My experience has been that as long as your V feels totally involved in the activity..in this case, being a full participant in the social nature of some members of the pact returning, she'll eventually come to expect and tolerate this without the full on, psycho V reaction. 14 months might seem like a long time for you to tolerate this,but it's not, it might take some more time for her become acclimated to the pact returning.


----------



## lilyloo (Jun 20, 2012)

Thank you all for sympathizing. Sometimes I feel like I have a crazy dog and there is something wrong with her. Then I remember I have a Vizsla, not just any dog.

Like I said, this is really our only issue with her. She's pretty well behaved otherwise. Her excitement gets the best of her!

I like the suggestions you all have made. We're also going to her very first obedience class on Friday and I'm going to talk to the trainer about this issue and see if they have any suggestions. I'll let you all know what he says!


----------



## tknafox2 (Apr 2, 2013)

I got really tough with the squirt bottle... our weimy was imposable... which transfer ed to the Vizsla when we got her. PARticularly with family members( because they identify them as just that...Family) and were elated to see them.
Our front door is upstairs, and has a landing so I kept the water bottle by the front door, and when the door bell rang, and the siege began, I would stand there and shoot blasts at both of them while commanding them to stay (at the bottom of the stairs)... It really didn't take many times, and when they would see me grab the sprayer, they would just wander away and watch the door to see who came in... then it was another struggle to teach the guest how to receive the welcome committee! If it wasn't some one I wanted in, I received them outside... on the other hand if it was guests, I would instruct them to please refrain from greeting the dogs until they were below, and the dogs were seated. It was working really well. Now we have pearl and she got the water when Foxy was around, and has not forgotten ... she has wonderful visitor manners...unless it is my son( she is really his dog) and she goes into the Howl-aluluia chorus!!


----------



## datacan (May 15, 2011)

This is easy, don't know why the dog should be secluded 
It is a high energy dog but far from out of control. 

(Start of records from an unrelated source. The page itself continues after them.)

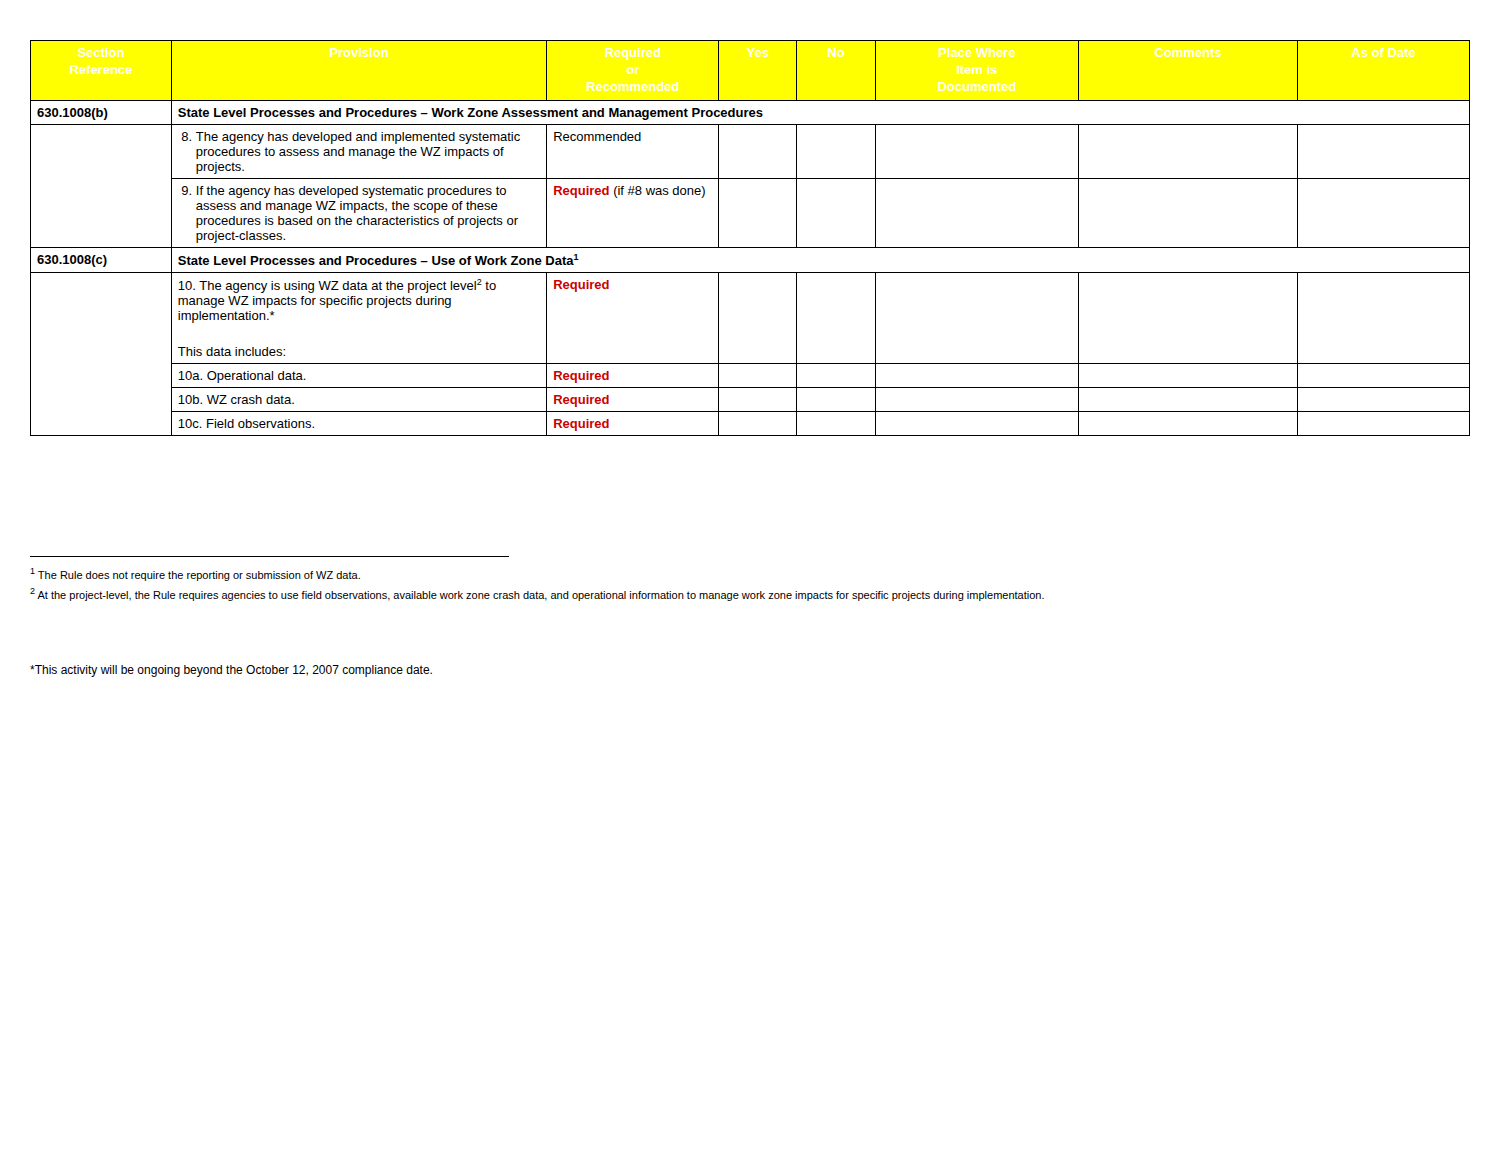| Section Reference | Provision | Required or Recommended | Yes | No | Place Where Item is Documented | Comments | As of Date |
| --- | --- | --- | --- | --- | --- | --- | --- |
| 630.1008(b) | State Level Processes and Procedures – Work Zone Assessment and Management Procedures |
| | The agency has developed and implemented systematic procedures to assess and manage the WZ impacts of projects. | Recommended | | | | | |
| If the agency has developed systematic procedures to assess and manage WZ impacts, the scope of these procedures is based on the characteristics of projects or project-classes. | Required (if #8 was done) | | | | | |
| 630.1008(c) | State Level Processes and Procedures – Use of Work Zone Data 1 |
| | 10. The agency is using WZ data at the project level 2 to manage WZ impacts for specific projects during implementation.* This data includes: | Required | | | | | |
| 10a. Operational data. | Required | | | | | |
| 10b. WZ crash data. | Required | | | | | |
| 10c. Field observations. | Required | | | | | |
1 The Rule does not require the reporting or submission of WZ data.
2 At the project-level, the Rule requires agencies to use field observations, available work zone crash data, and operational information to manage work zone impacts for specific projects during implementation.
*This activity will be ongoing beyond the October 12, 2007 compliance date.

Some think of jumping as a disobedient, rather dominant move. 
I sit the dog and make sure it keeps it's butt planted while the guests arrive and ignore him completely. Then, I walk around with the dog among the guests with some tasty treats, ask the dog to to keep focusing on me. 
Next, I have a day bed he can lie down on... Later, when he calmed down and doesn't need to be leashed, he can freely walk and interact without excitement.

PS 
Please DO NOT knee the dog in the chest if it jumps up at you. It is a sensitive dog not a water buffalo. 
Sit is a far more sensible approach.


----------



## River (Sep 24, 2012)

Datacan, is that aimed at me..?

Please don't not knee the dog in the chest.

I didn't say use force, whats wrong with a bit of space between you and your dogs, we have four limbs too. My dogs are not isolated, their crates are in the room with us. I'm 5 foot 2, what the 

why is it you are Always right, there are many methods, and they all get delivered differently by people and received differently by their pets, we are not all clones.

You and your side kick have really ruined this forum for me. You gang up on members, repeatedly, and get away with it, You like his threats and pictures, and he likes whatever stupid comment you make. You are so transparent.

I am going and will not returning, not under a different name, or as a guest, you are a prize [email protected], Well gone data good work.


----------



## lilyloo (Jun 20, 2012)

Data ---

Ruby's crate is in our living room right where guests enter our home, so she definitely wouldn't be secluded. Your boy must be very well behaved. Ruby does sit/stay well in other situations, but when she's very excited (i.e. guests coming over) it's very hard for her to listen to commands. 

Anyway, I thought you all might be interested in watching this video. It explains a strategy for enthusiastic dogs and guests entering the home. The playpen they talk about in the video could probably be a large crate (which I'm sure most of us already have) instead. 

http://www.youtube.com/watch?v=SrbA7cyp6K4


----------



## datacan (May 15, 2011)

I like Tab289, saw his videos. He also has a very different dog. That GSD mix girl is cute  
Mine sits on voice, I never forced sit, except for pushing his bum down with my hand.... but if anyone looks at him excited, I have to plant his bum back down. 


_River- I just read the whole thread..._ :-[ 
RBD's pictures are funny ;D 
I have seen many trainers suggest kneeing them in the chest, Dunbar warns against kneeing, and rolling the dog. My comment was in no way aimed at you. 

Have you tried to tap their chest (gently ) with your palm of your hand? Their heart is the general area where many trainers suggest to knee the dog. 

Julius


----------



## lonestar (Jun 2, 2013)

The craziness is part of their charm. They cannot get enough of us.

I'd still enjoy it, but maybe put a word to it so she can learn when it's Ok and wanted, and when it's not.


----------